As someone who hails from southwest Washington, I couldn't be happier that it is finally getting the attention it deserves from the conservation movement.

22 November 2020

Birding Field Trips: A How-To Guide

"Field trip!" Remember those two magic words from school? 

Now, thanks to the Black Hills Audubon Society (BHAS), it's possible to recapture the power of field trips, and this time, you get to pick your destination. Meanwhile, you can experience some first-rate bird-watching. 

Because of the need to social distance during the pandemic, BHAS canceled all of its guided birding outings for the foreseeable future. However, the organization remained committed to giving people opportunities to see birds, introducing do-it-yourself (DIY) field trips. 

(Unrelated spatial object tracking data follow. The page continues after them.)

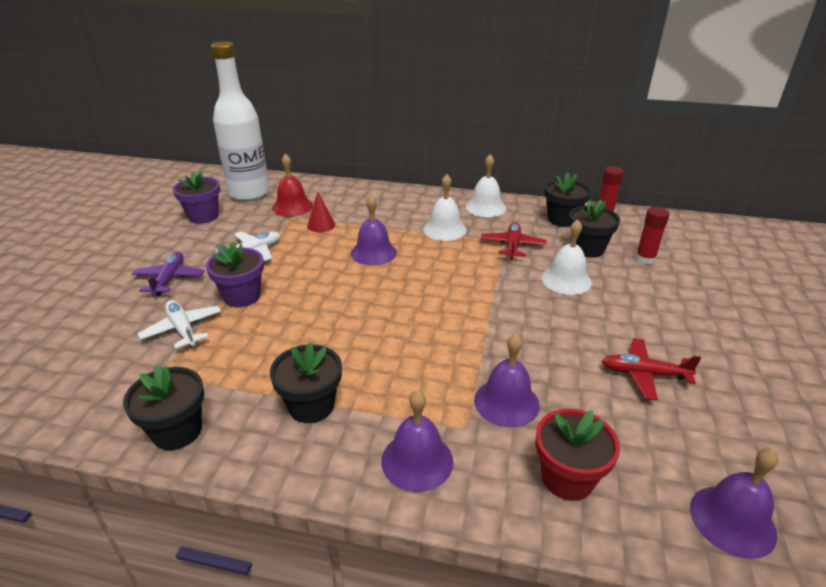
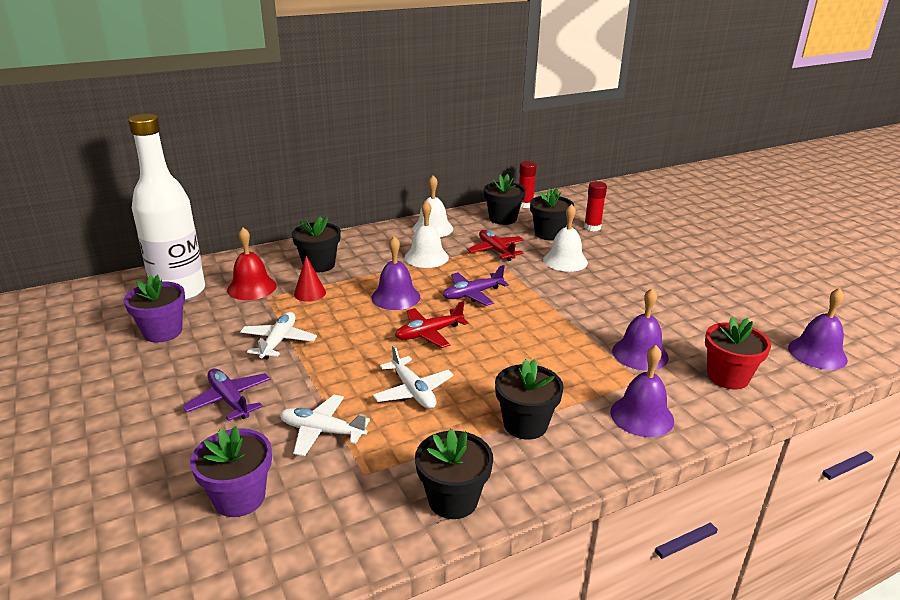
camera: 40 degrees left, 5 degrees down
purple flower pot [206,242,264,307] -> purple flower pot moved to [190,426,272,517]
red plane [602,338,701,400] -> red plane moved to [395,301,468,348]
none -> black flower pot [292,217,341,273]
none -> white plane [373,345,454,409]
none -> purple plane [443,265,509,306]

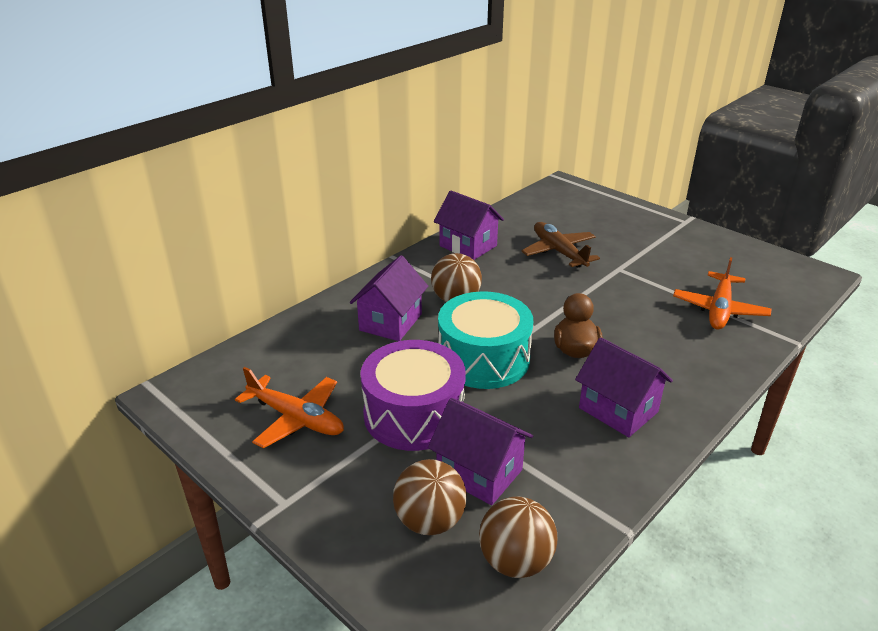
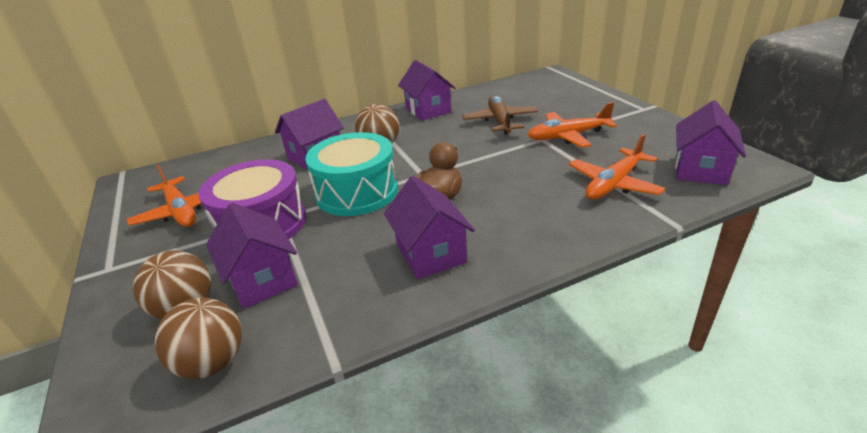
camera: 25 degrees right, 0 degrees up
none -> orange plane [527,102,617,148]
none -> purple house [675,101,746,185]

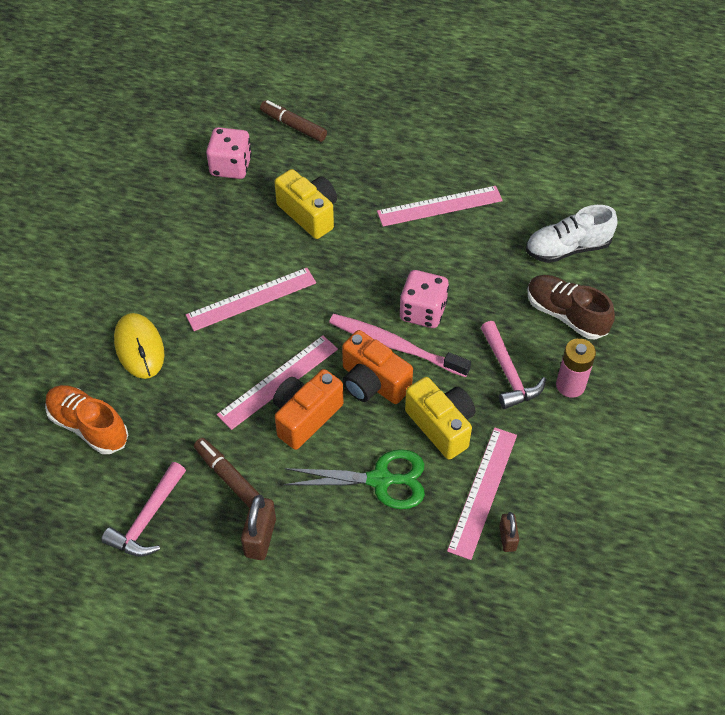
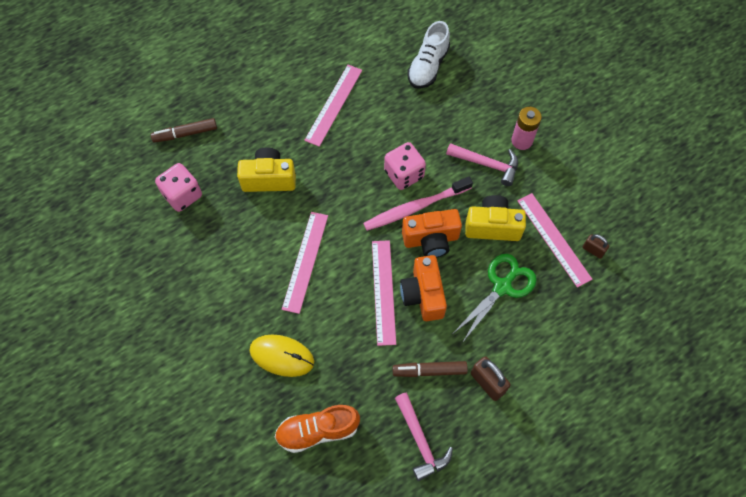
camera: 50 degrees left, 10 degrees up
brown shoe [527,275,615,339] -> none

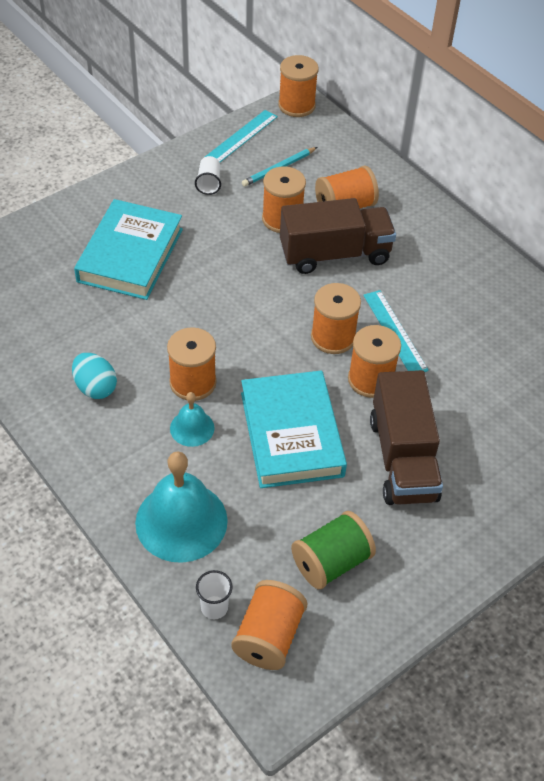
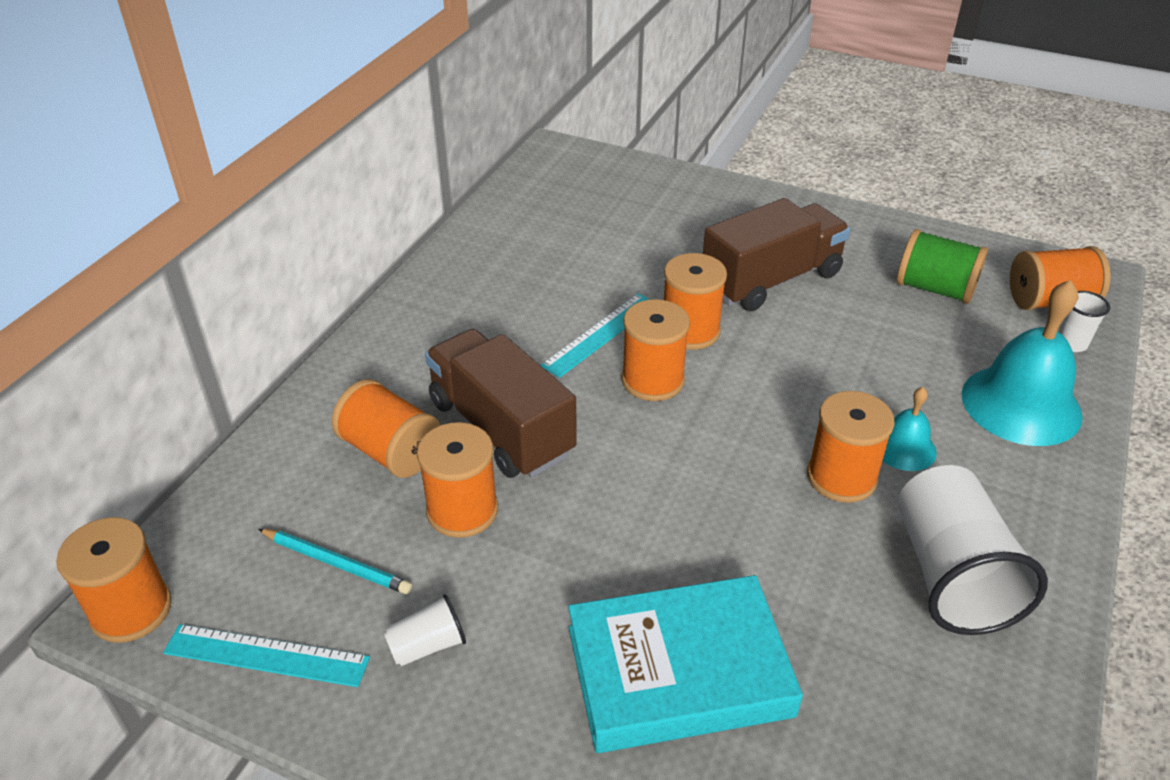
camera: 115 degrees left, 10 degrees down
turquoise egg [72,353,117,399] -> white cup [898,465,1048,635]
turquoise book [241,371,347,488] -> none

To foster DIY birding, BHAS began sending out scouts who report back from various birding locations in southwestern Washington. These reports give people all the information they need to know about how to access the locations, what to do while there, and which birds have been seen there recently. By taking the place of a human guide, the scouting reports allow people to continue birding the places BHAS frequents under normal circumstances. To access the reports, click here.

After you find a location you'd like to visit, you can even yell, "Field trip!" if you feel like it.